▶ [How to complete this task] Please return all records verbatim, no pictures.

▶ [Provided data]

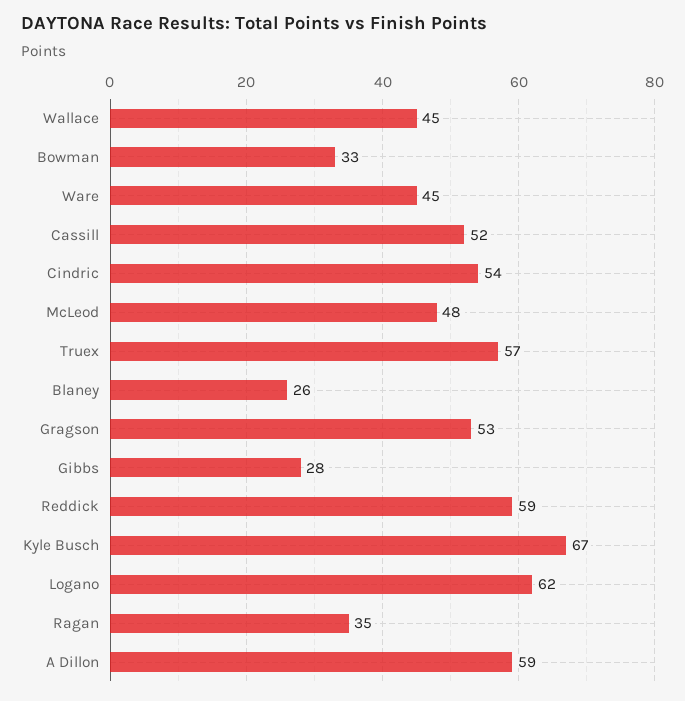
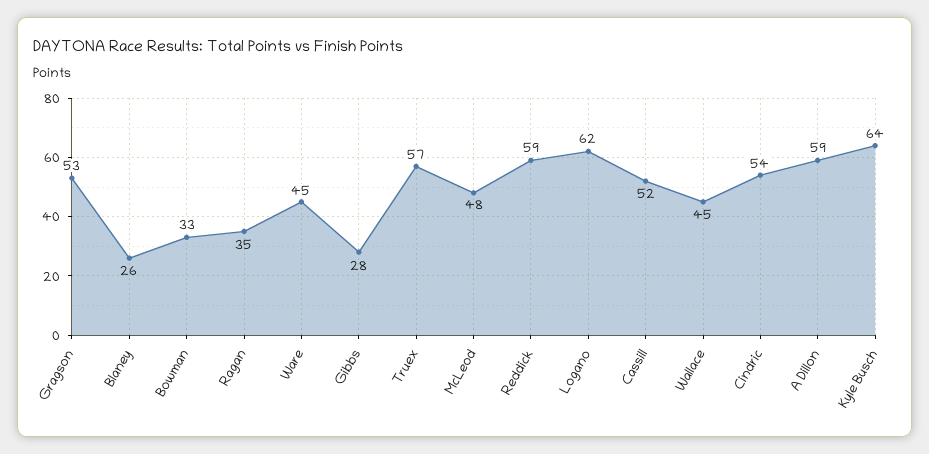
  {
    "Wallace": 45,
    "Bowman": 33,
    "Ware": 45,
    "Cassill": 52,
    "Cindric": 54,
    "McLeod": 48,
    "Truex": 57,
    "Blaney": 26,
    "Gragson": 53,
    "Gibbs": 28,
    "Reddick": 59,
-   "Kyle Busch": 67,
+   "Kyle Busch": 64,
    "Logano": 62,
    "Ragan": 35,
    "A Dillon": 59
  }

▶ [Result]
  {
    "Wallace": 45,
    "Bowman": 33,
    "Ware": 45,
    "Cassill": 52,
    "Cindric": 54,
    "McLeod": 48,
    "Truex": 57,
    "Blaney": 26,
    "Gragson": 53,
    "Gibbs": 28,
    "Reddick": 59,
-   "Kyle Busch": 67,
+   "Kyle Busch": 64,
    "Logano": 62,
    "Ragan": 35,
    "A Dillon": 59
  }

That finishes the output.